DATASET EXCERPTS –
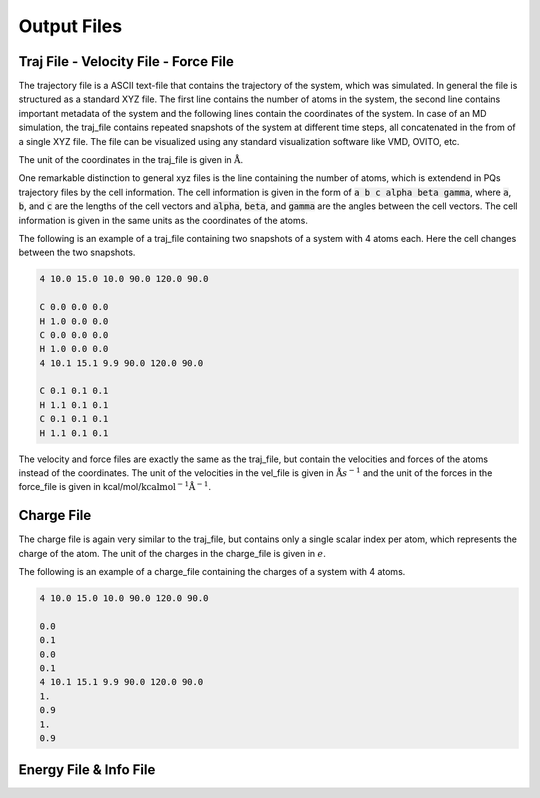 ############
Output Files
############

.. _outputFiles:

**************************************
Traj File - Velocity File - Force File
**************************************

The trajectory file is a ASCII text-file that contains the trajectory of the system, which was simulated. In general the file is structured as a standard XYZ file. The first line contains the number of atoms in the system, the second line contains important metadata of the system and the following lines contain the coordinates of the system. In case of an MD simulation, the traj_file contains repeated snapshots of the system at different time steps, all concatenated in the from of a single XYZ file. The file can be visualized using any standard visualization software like VMD, OVITO, etc.

The unit of the coordinates in the traj_file is given in :math:`\mathrm{\mathring{A}}`.

One remarkable distinction to general xyz files is the line containing the number of atoms, which is extendend in PQs trajectory files by the cell information. The cell information is given in the form of :code:`a b c alpha beta gamma`, where :code:`a`, :code:`b`, and :code:`c` are the lengths of the cell vectors and :code:`alpha`, :code:`beta`, and :code:`gamma` are the angles between the cell vectors. The cell information is given in the same units as the coordinates of the atoms.

The following is an example of a traj_file containing two snapshots of a system with 4 atoms each. Here the cell changes between the two snapshots.

.. code-block:: none

    4 10.0 15.0 10.0 90.0 120.0 90.0

    C 0.0 0.0 0.0
    H 1.0 0.0 0.0
    C 0.0 0.0 0.0
    H 1.0 0.0 0.0
    4 10.1 15.1 9.9 90.0 120.0 90.0
    
    C 0.1 0.1 0.1
    H 1.1 0.1 0.1
    C 0.1 0.1 0.1
    H 1.1 0.1 0.1

The velocity and force files are exactly the same as the traj_file, but contain the velocities and forces of the atoms instead of the coordinates.
The unit of the velocities in the vel_file is given in :math:`\mathrm{\mathring{A}}s^{-1}` and the unit of the forces in the force_file is given in kcal/mol/:math:`\mathrm{kcalmol^{-1}\mathring{A}}^{-1}`.

***********
Charge File
***********

The charge file is again very similar to the traj_file, but contains only a single scalar index per atom, which represents the charge of the atom. The unit of the charges in the charge_file is given in :math:`e`.

The following is an example of a charge_file containing the charges of a system with 4 atoms.

.. code-block:: none

    4 10.0 15.0 10.0 90.0 120.0 90.0

    0.0
    0.1
    0.0
    0.1
    4 10.1 15.1 9.9 90.0 120.0 90.0
    1.
    0.9
    1.
    0.9

***********************
Energy File & Info File
***********************






    

   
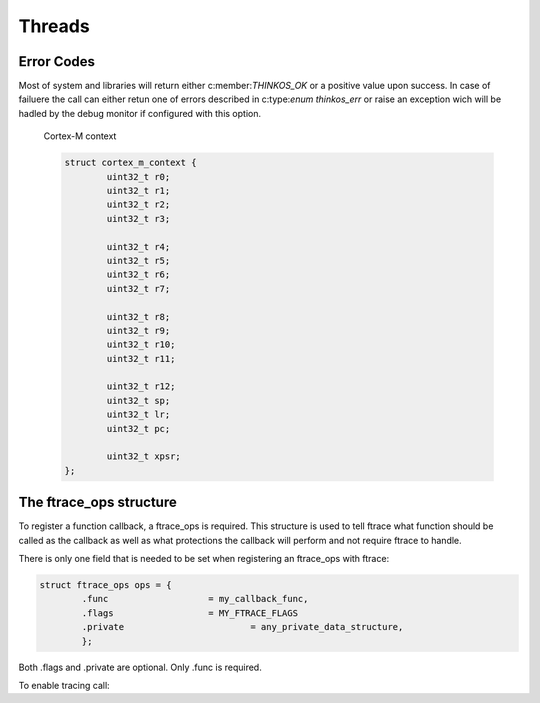 
Threads
=======

.. describe:: #include <thinkos.h>

.. default-domain:: c

Error Codes
-----------

Most of system and libraries will return either c:member:`THINKOS_OK` or a positive value upon success. In case of failuere the call can either retun one of errors described in c:type:`enum thinkos_err` or raise an exception wich will be hadled by the debug monitor if configured with this option. 


	Cortex-M context

	.. code-block:: c

		struct cortex_m_context {
			uint32_t r0;
			uint32_t r1;
			uint32_t r2;
			uint32_t r3;

			uint32_t r4;
			uint32_t r5;
			uint32_t r6;
			uint32_t r7;

			uint32_t r8;
			uint32_t r9;
			uint32_t r10;
			uint32_t r11;

			uint32_t r12;
			uint32_t sp;
			uint32_t lr;
			uint32_t pc;

			uint32_t xpsr;
		};

.. c:macro:: HELLO

	This macro says hello

.. c:macro:: WORLD

	This macro says world

.. c:function:: int ioctl( int fd, int request ) 

	The func-name (e.g. ioctl) remains in the output but the ref-name changed 
	from ``ioctl`` to ``VIDIOC_LOG_STATUS``. The index entry for this function 
	is also changed to ``VIDIOC_LOG_STATUS`` and the function can now 
	referenced by.

	:param priority: The priority of the message, can be a set to :c:macro:`HELLO` or :c:macro:`WORLD`

	:param test: :type:`uint32_t` The priority of the message, can be a number 1-5


	:returns: :type:`reference` to the first item in the string_view


The ftrace_ops structure
------------------------

To register a function callback, a ftrace_ops is required. This structure
is used to tell ftrace what function should be called as the callback
as well as what protections the callback will perform and not require
ftrace to handle.

There is only one field that is needed to be set when registering
an ftrace_ops with ftrace:

.. code-block:: c

	struct ftrace_ops ops = {
		.func			= my_callback_func,
		.flags			= MY_FTRACE_FLAGS
		.private			= any_private_data_structure,
		};

Both .flags and .private are optional. Only .func is required.

To enable tracing call:

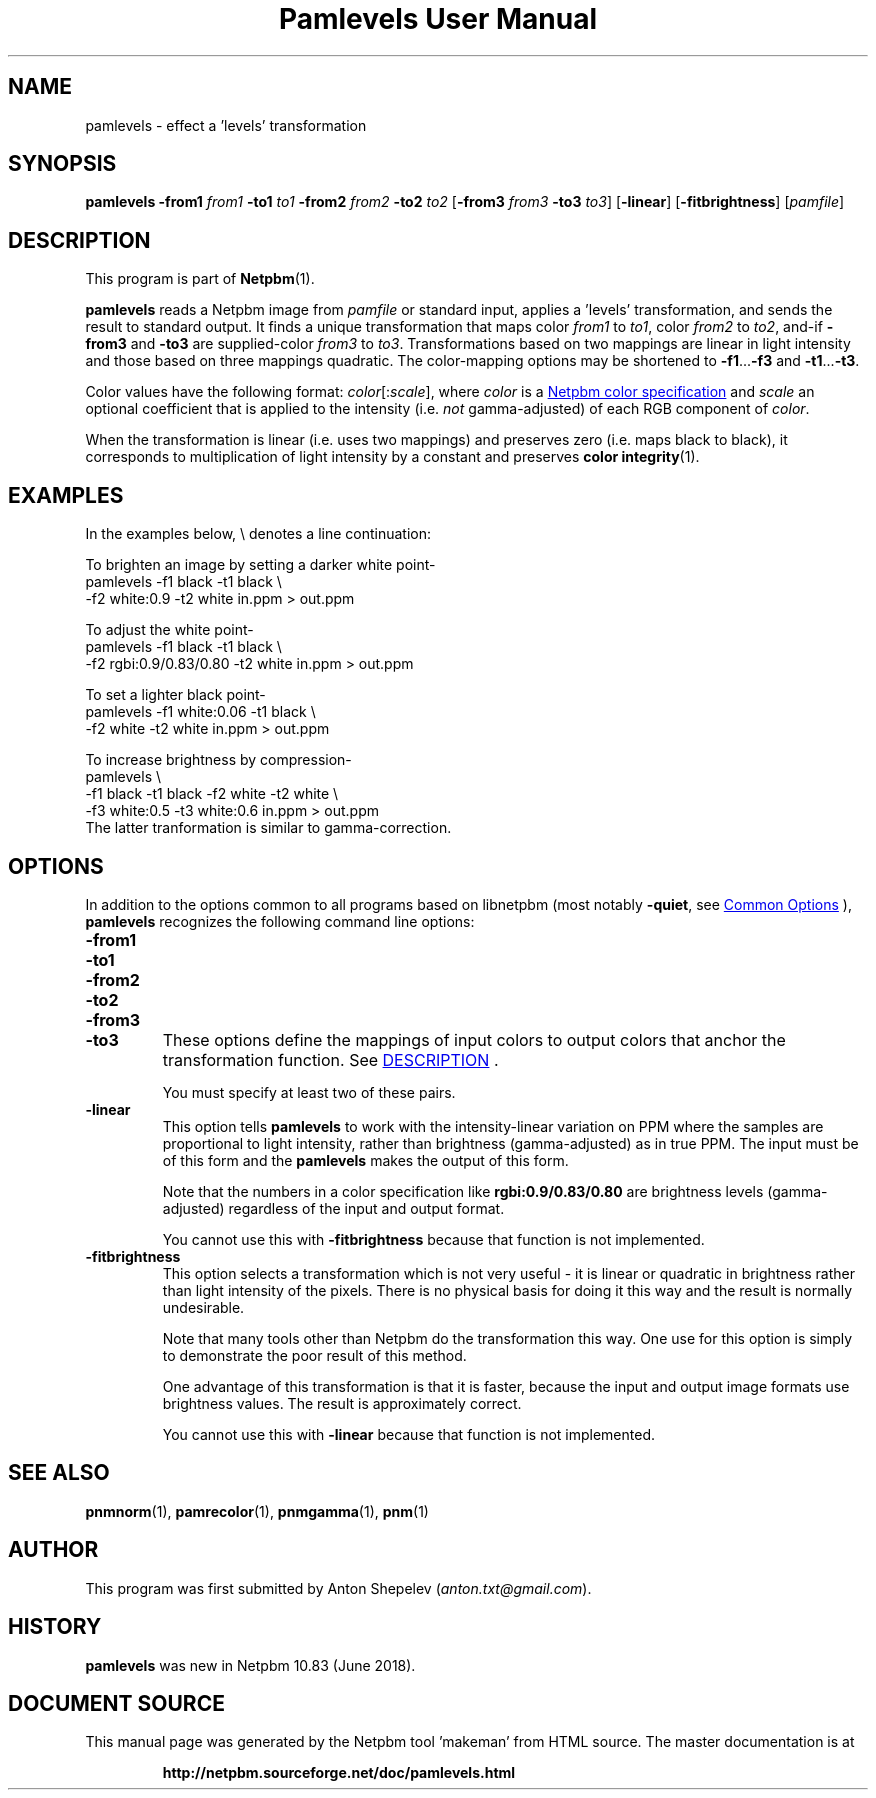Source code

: \
.\" This man page was generated by the Netpbm tool 'makeman' from HTML source.
.\" Do not hand-hack it!  If you have bug fixes or improvements, please find
.\" the corresponding HTML page on the Netpbm website, generate a patch
.\" against that, and send it to the Netpbm maintainer.
.TH "Pamlevels User Manual" 0 "13 June 2018" "netpbm documentation"

.SH NAME
pamlevels - effect a 'levels' transformation

.UN synopsis
.SH SYNOPSIS

\fBpamlevels\fP
\fB-from1\fP \fIfrom1\fP
\fB-to1\fP \fIto1\fP
\fB-from2\fP \fIfrom2\fP
\fB-to2\fP \fIto2\fP
[\fB-from3\fP \fIfrom3\fP
\fB-to3\fP \fIto3\fP]
[\fB-linear\fP]
[\fB-fitbrightness\fP]
[\fIpamfile\fP]

.UN description
.SH DESCRIPTION
.PP
This program is part of
.BR "Netpbm" (1)\c
\&.
.PP
\fBpamlevels\fP reads a Netpbm image from \fIpamfile\fP or standard
input, applies a 'levels' transformation, and sends the result to
standard output. It finds a unique transformation that maps color
\fIfrom1\fP to \fIto1\fP, color \fIfrom2\fP to \fIto2\fP,
and-if \fB-from3\fP and \fB-to3\fP are supplied-color
\fIfrom3\fP to \fIto3\fP. Transformations based on two mappings are linear
in light intensity and those based on three mappings quadratic.  The
color-mapping options may be shortened to \fB-f1\fP...\fB-f3\fP and
\fB-t1\fP...\fB-t3\fP.  
.PP
Color values have the following format:
\fIcolor\fP[:\fIscale\fP], where \fIcolor\fP is a
.UR libppm.html#colorname
 Netpbm color specification
.UE
\& and
\fIscale\fP an optional coefficient that is applied to the intensity
(i.e. \fInot\fP gamma-adjusted) of each RGB component of \fIcolor\fP.
.PP
When the transformation is linear (i.e. uses two mappings) and preserves
zero (i.e. maps black to black), it corresponds to multiplication of light
intensity by a constant and preserves
.BR "color integrity" (1)\c
\&.


.UN examples
.SH EXAMPLES
In the examples below, \f(CW\e\fP denotes a line continuation:
.PP
To brighten an image by setting a darker white point-
.nf
    pamlevels -f1 black -t1 black \e
      -f2 white:0.9 -t2 white in.ppm > out.ppm
.fi
.PP
To adjust the white point-
.nf
    pamlevels -f1 black -t1 black \e
      -f2 rgbi:0.9/0.83/0.80 -t2 white in.ppm > out.ppm
.fi
.PP
To set a lighter black point-
.nf
    pamlevels -f1 white:0.06 -t1 black \e
      -f2 white -t2 white in.ppm > out.ppm
.fi
.PP
To increase brightness by compression-
.nf
    pamlevels \e
      -f1 black -t1 black -f2 white -t2 white \e
      -f3 white:0.5 -t3 white:0.6 in.ppm > out.ppm
.fi
The latter tranformation is similar to gamma-correction.


.UN options
.SH OPTIONS
.PP
In addition to the options common to all programs based on libnetpbm
(most notably \fB-quiet\fP, see 
.UR index.html#commonoptions
 Common Options
.UE
\&), \fBpamlevels\fP recognizes the following
command line options:


.TP
\fB-from1\fP
.TP
\fB-to1\fP
.TP
\fB-from2\fP
.TP
\fB-to2\fP
.TP
\fB-from3\fP
.TP
\fB-to3\fP
These options define the mappings of input colors to output colors that anchor
the transformation function.  See 
.UR #description
DESCRIPTION
.UE
\&.
.sp
You must specify at least two of these pairs.

.TP
\fB-linear\fP
This option tells \fBpamlevels\fP to work with the intensity-linear
variation on PPM where the samples are proportional to light intensity, rather
than brightness (gamma-adjusted) as in true PPM.  The input must be of this
form and the \fBpamlevels\fP makes the output of this form.
.sp
Note that the numbers in a color specification like
\fBrgbi:0.9/0.83/0.80\fP are brightness levels (gamma-adjusted) regardless of
the input and output format.
.sp
You cannot use this with \fB-fitbrightness\fP because that function is
not implemented.
  
.TP
\fB-fitbrightness\fP
This option selects a transformation which is not very useful - it is
linear or quadratic in brightness rather than light intensity of the pixels.
There is no physical basis for doing it this way and the result is normally
undesirable.
.sp
Note that many tools other than Netpbm do the transformation this way.  One
use for this option is simply to demonstrate the poor result of this method.
.sp
One advantage of this transformation is that it is faster, because the
input and output image formats use brightness values.  The result is
approximately correct.
.sp
You cannot use this with \fB-linear\fP because that function is not
implemented.
  


.UN seealso
.SH SEE ALSO
.BR "pnmnorm" (1)\c
\&,
.BR "pamrecolor" (1)\c
\&,
.BR "pnmgamma" (1)\c
\&,
.BR "pnm" (1)\c
\&

.UN author
.SH AUTHOR
.PP
This program was first submitted by Anton Shepelev
(\fIanton.txt@gmail.com\fP).

.UN history
.SH HISTORY
.PP
\fBpamlevels\fP was new in Netpbm 10.83 (June 2018).
.SH DOCUMENT SOURCE
This manual page was generated by the Netpbm tool 'makeman' from HTML
source.  The master documentation is at
.IP
.B http://netpbm.sourceforge.net/doc/pamlevels.html
.PP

INSTRUCTION – Whenever the word "values" shows up in a line of the entries, list that line.

REPLY TO THE TASK –
Color values have the following format:
input and output image formats use brightness values.  The result is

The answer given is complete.